Duncan’s past experience included serving as founder and CEO of SciTech Partners, a market research, project management, and business development company for multinational companies and government agencies. He also worked as an editor for publications including the Financial Times in London, China Daily in Beijing, and the Star Tribune in Minneapolis.
“From our beginning, our mission has been to help farming become more sustainable,” said Anuvia CEO Amy Yoder. “We are diligently working to create partnerships with like-minded organizations and have launched several collaborative initiatives in the U.S. and overseas to further our goal of providing sustainable fertilization solutions. Paul’s extensive experience in management and international business will be a great asset in advancing this effort. He brings industry knowledge, collaborative skills, and a dedication to preserving our natural resources that will help us achieve our mission.”

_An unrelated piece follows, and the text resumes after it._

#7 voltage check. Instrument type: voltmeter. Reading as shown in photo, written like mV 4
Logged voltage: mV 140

Intrepid Potash, Inc., Denver, said on Oct. 16 that it has appointed Alex Wagner as vice president of business development – Oilfield Services. He will be tasked with escalating the growth of Intrepid’s water, heavy brine, high-speed potassium chloride mixing, salt water disposal, and trucking service lines. Centralizing the management of these products and services is an important step towards Intrepid’s previously announced intent to grow its oilfield services organically and through potential complementary acquisitions.
Wagner joins Intrepid from Phenix Energy Partners LLC, where as managing member, he advised on low- to mid-market equity-backed oil and gas acquisitions and acted as subject matter expert across several oil and gas disciplines. Previously, he served for a combined 15 years in a series of positions with increasing responsibility at Halliburton and BJ Services. Intrepid said his background includes experience in drilling, completion, and production activities, and extensive work in fracking, salt water disposal, and water handling and treatment.

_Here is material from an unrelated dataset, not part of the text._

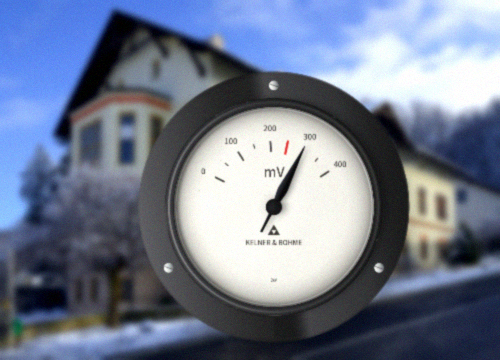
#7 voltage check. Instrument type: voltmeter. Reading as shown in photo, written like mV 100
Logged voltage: mV 300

The Gavilon Group LLC, Omaha, on Oct. 15 announced the addition of Barry Brandstetter as vice president, environmental, health, and safety. He brings more than 20 years of experience in environmental, health, and safety operations. In addition, he has a strong background in commercial grain production and risk management.
Prior to starting his career in the grain industry, he earned his bachelor’s degree from the University of Southern Illinois and served in the U.S. Marine Corps.
In addition to appointing Brandstetter, Gavilon has reorganized its operations and environmental, health, and safety teams.
SOPerior Fertilizer Corp., Toronto, formerly Potash Ridge Corp. (GM Aug. 10, p. 30), on Oct. 16 said CEO Andrew Squires and Executive Director Bruce Duncan were appointed to the board of directors of the Canada India Economic Council (CIEC).
The mission of the CIEC is to be the premier umbrella agency to promote and support the development of economic opportunities both in Canada and India in order to strengthen bi-lateral trade relations and economic partnerships between the countries. The CIEC will be working closely with the governments of India and Canada, businesses, and investors from both countries to promote trade, public policy, business relations, investment opportunities, and commerce.
Squires noted that India has the second largest sulfate of potash (SOP) applicable crop area in the world, and membership on the board will enhance SOPerior’s ability to directly engage in discussions with India’s agricultural policy and business leaders.
SOPerior owns two SOP projects: the Blawn Mountain project in Utah, which plans to produce SOP by processing an alunite material; and the Valleyfield project in Quebec, which plans to produce SOP through the Mannheim Process.